Reference Design: Conversation State Machine + Context Manager

The following simplified Python example demonstrates how to combine a short‑term state machine with a context manager that assembles system prompts, short‑term memory, long‑term preferences, and RAG knowledge before each model call.

class ConversationState:
    """Manage short‑term memory for a dialogue session"""
    def __init__(self, session_id):
        self.session_id = session_id
        self.current_phase = "greeting"  # greeting, qa, troubleshooting, closed
        self.entities = {}  # e.g., {"order_id": "123456", "issue_type": "delayed"}
        self.last_summary = ""

class ContextManager:
    """Assemble the final context for the LLM"""
    def __init__(self, state_manager, rag_engine, long_term_memory_db):
        self.state_manager = state_manager
        self.rag_engine = rag_engine
        self.long_term_memory_db = long_term_memory_db

    def assemble_context(self, user_query, session_id):
        # 1. Update short‑term state
        state = self.state_manager.get_and_update_state(session_id, user_query)
        # 2. Build context parts
        context_parts = []
        system_prompt = self._get_system_prompt_for_phase(state.current_phase)
        context_parts.append(system_prompt)
        short_term_mem = f"对话背景：{state.last_summary}
最近对话：{self._get_recent_turns(session_id, turns=2)}"
        context_parts.append(short_term_mem)
        user_prefs = self.long_term_memory_db.retrieve_relevant_prefs(session_id, user_query, limit=2)
        if user_prefs:
            context_parts.append(f"用户偏好提示：{user_prefs}")
        if state.current_phase == "qa":
            docs = self.rag_engine.retrieve(user_query, filters={"category": state.entities.get("topic")})
            compressed_knowledge = self._summarize_for_task(docs, task="answer_question")
            context_parts.append(f"相关知识：{compressed_knowledge}")
        context_parts.append(f"用户最新问题：{user_query}")
        # 3. Token‑aware truncation
        final_context = self._truncate_by_tokens(context_parts, max_tokens=8000)
        return final_context, state

    def _truncate_by_tokens(self, parts, max_tokens):
        """Simple token‑aware truncation: keep latest question and system prompt, compress older history"""
        # Implementation omitted for brevity
        ...

Engineering Trade‑offs

turns=2

: Keep the raw content of the last two turns; earlier turns are summarized because their marginal value drops sharply after the second turn. limit=2: Retrieve at most two long‑term preference entries to avoid over‑personalization noise. max_tokens=8000: Reserve enough tokens for the model’s generation window (e.g., a 128K context model) while staying within input limits.

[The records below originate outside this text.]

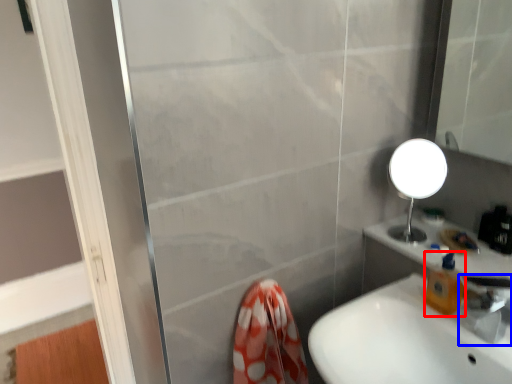
Question: Which point is further to the camera, soap dispenser (highlighted by a red box) or tap (highlighted by a blue box)?

Choices:
 (A) soap dispenser
 (B) tap

Answer: (A)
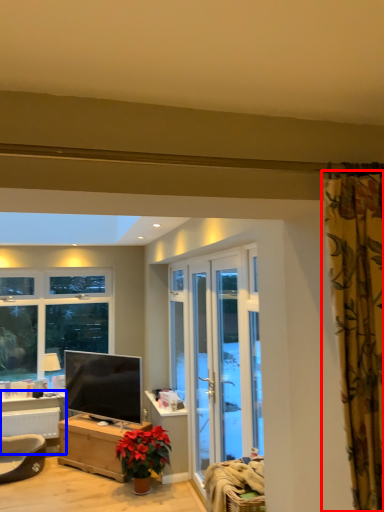
Question: Among these objects, which one is nearest to the camera, curtain (highlighted by a red box) or table (highlighted by a blue box)?

Choices:
 (A) curtain
 (B) table

Answer: (A)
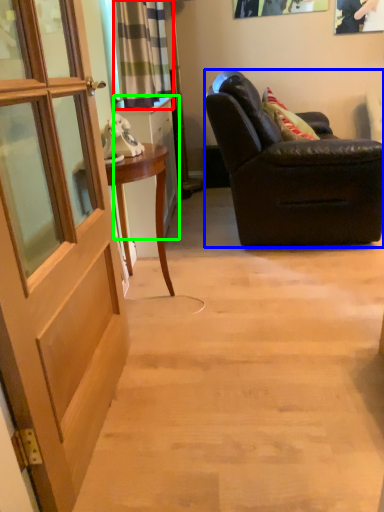
Question: Based on their relative distances, which object is farther from curtain (highlighted by a red box)? Choose from chair (highlighted by a blue box) and cabinetry (highlighted by a green box).

Choices:
 (A) chair
 (B) cabinetry

Answer: (A)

Prioritize Intent: The current user intent is never trimmed; all other parts are compressed first.

Conclusion

Prompt engineering alone cannot guarantee reliable behavior for LLM‑powered applications that run for weeks or months. By treating the model’s context as a scarce resource and building a layered memory system—short‑term state, long‑term preference store, and RAG‑enhanced knowledge—developers can create robust, cost‑effective pipelines that keep the model “aware” of the entire conversation history.